Your canola crop could hold the key to understanding how plants react to drought stress.
That’s according to researchers at Dartmouth University who are looking at how early drought stress affects brassica rapa.
The research, recently published in the journal eLife, looks at the full day and night cycle of the plants to see how they react when drought stressed. By looking at early reactions to less severe conditions, the researchers hope to see early reactions.
“Even before a plant shows visible signs of wilting, there are extensive changes in terms of gene expression and physiology,” said C. Robertson McClung, a professor of biological sciences at Dartmouth College. “This research considers all the factors in early drought response.”

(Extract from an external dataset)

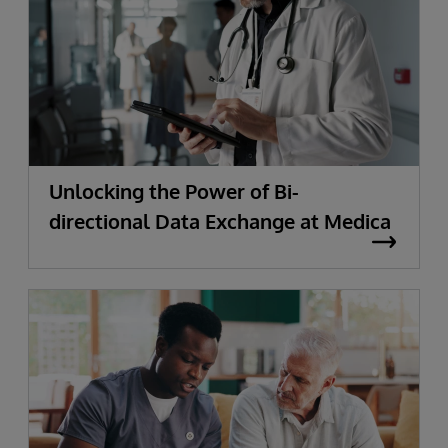
Unlocking the Power of Bi-
directional Data Exchange at Medica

The team withheld water from the plant for four days and recorded observations during the third and fourth day. By tracking the plant’s reactions to water stress throughout the 48-hour period, the research team was able to identify nighttime plant activity indicating that brassica may respond to early-stage drought by closing the stomata more fully at night. Stomata are pores on a plant that allow for the exchange of carbon dioxide and water.
During the same observations, the team identified genes that responded to drought, but that also switched on and off consistently according to the time of day even when well watered. During drought, the normal behaviour of these genes was either amplified or muted.
“Many genes are turned on or off at different times of the day based on the circadian clock,” said McClung.
Eventually the research may lead to drought-tolerant crops.